Con la ayuda de Dios y la merced de María
La tarea es de tal magnitud y riesgo que sólo es posible con la ayuda de Dios. Con María junto a la Cruz, ejemplo de fe y de constancia en la prueba, nos anima a consagrar nuestra vida a ella y pedirle que nos dé un gran amor a su divino Hijo Jesús. Aceptemos la invitación que nos hace Él desde la cruz: “Ahí tienes a tu Madre”, y acerquémonos a Ella con toda confianza. Esta gran Señora, portadora de la Merced de Dios, puede darnos a Dios, porque primero lo recibió ella. Porque se dejó “tener” por Él, se convirtió en su fiel portadora. Esta es la vocación de la Iglesia y de todo creyente: ser portador del don de Dios y vivir conforme a la dinámica de ese don. Sólo el don de sí mismo, liberado de todo egoísmo, puede dignificar las relaciones entre las personas. Esta lógica del don, comprensible sólo en la dinámica del amor, no aleja a la persona de las relaciones con los otros, ni de las obligaciones y derechos que tiene como ciudadano. Al contrario, le abre los ojos a la realidad, la libera de discusiones inútiles, la acerca al que tiene al lado, le da una nueva comprensión y sensibilidad para ver sus necesidades, y la compromete efectivamente en la construcción de una nueva humanidad.

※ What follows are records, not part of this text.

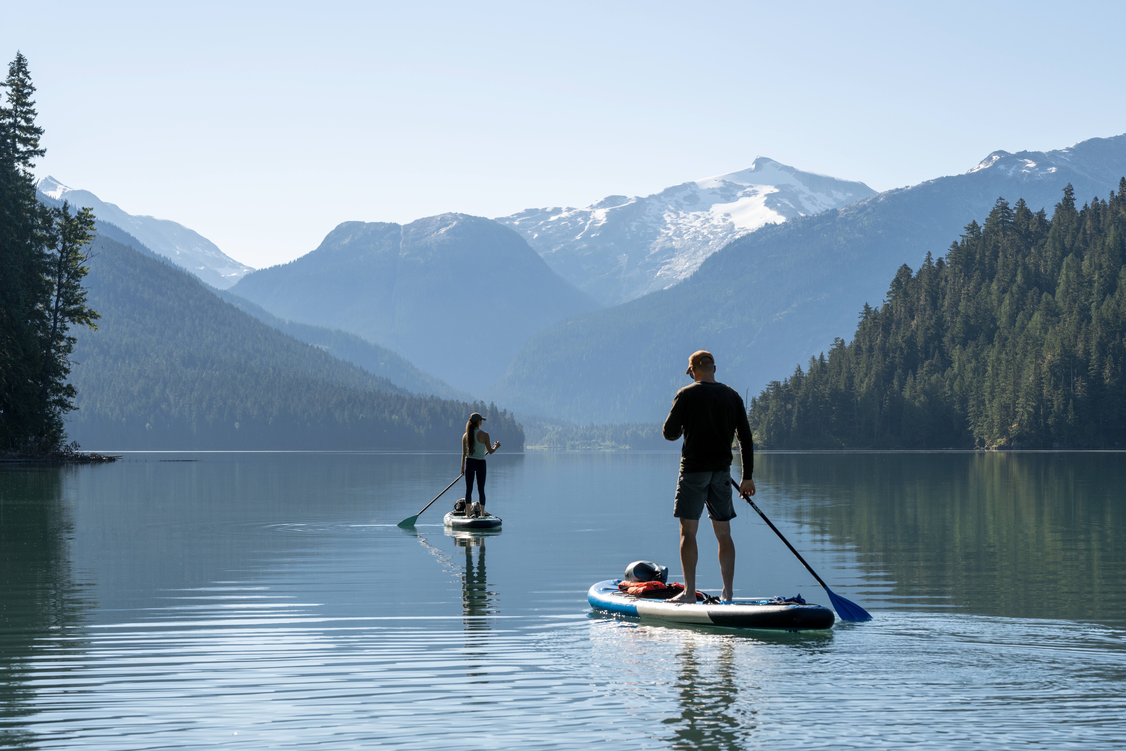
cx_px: 563
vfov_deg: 16.1
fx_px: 2658
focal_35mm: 85
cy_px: 376
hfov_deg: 23.9
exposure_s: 1/500
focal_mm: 85
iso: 200
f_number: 8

La consagración a María nos pide hoy a todos, autoridades y pueblo, coherencia y ejemplaridad. La convivencia humana progresa espiritual y materialmente, si se promueven relaciones de gratuidad, de misericordia y de comunión, dijo hace poco el Santo Padre Benedicto XVI; esas relaciones son posibles sólo si las comprendemos en la lógica del don. La Señora de la Merced nos trae ese don absolutamente gratuito, sorprendente e inesperado, que es Jesucristo. Y nosotros, discípulos privilegiados que lo recibimos, dejémonos transformar por “la maravillosa dinámica de esa merced”. Que Ella nos lleve a todos, autoridades y pueblo, a ser misioneros audaces de ese don, a tratarnos con respeto, a escucharnos más, y a ser más responsables en la función pública y en el cumplimiento de nuestras obligaciones ciudadanas. Así sea.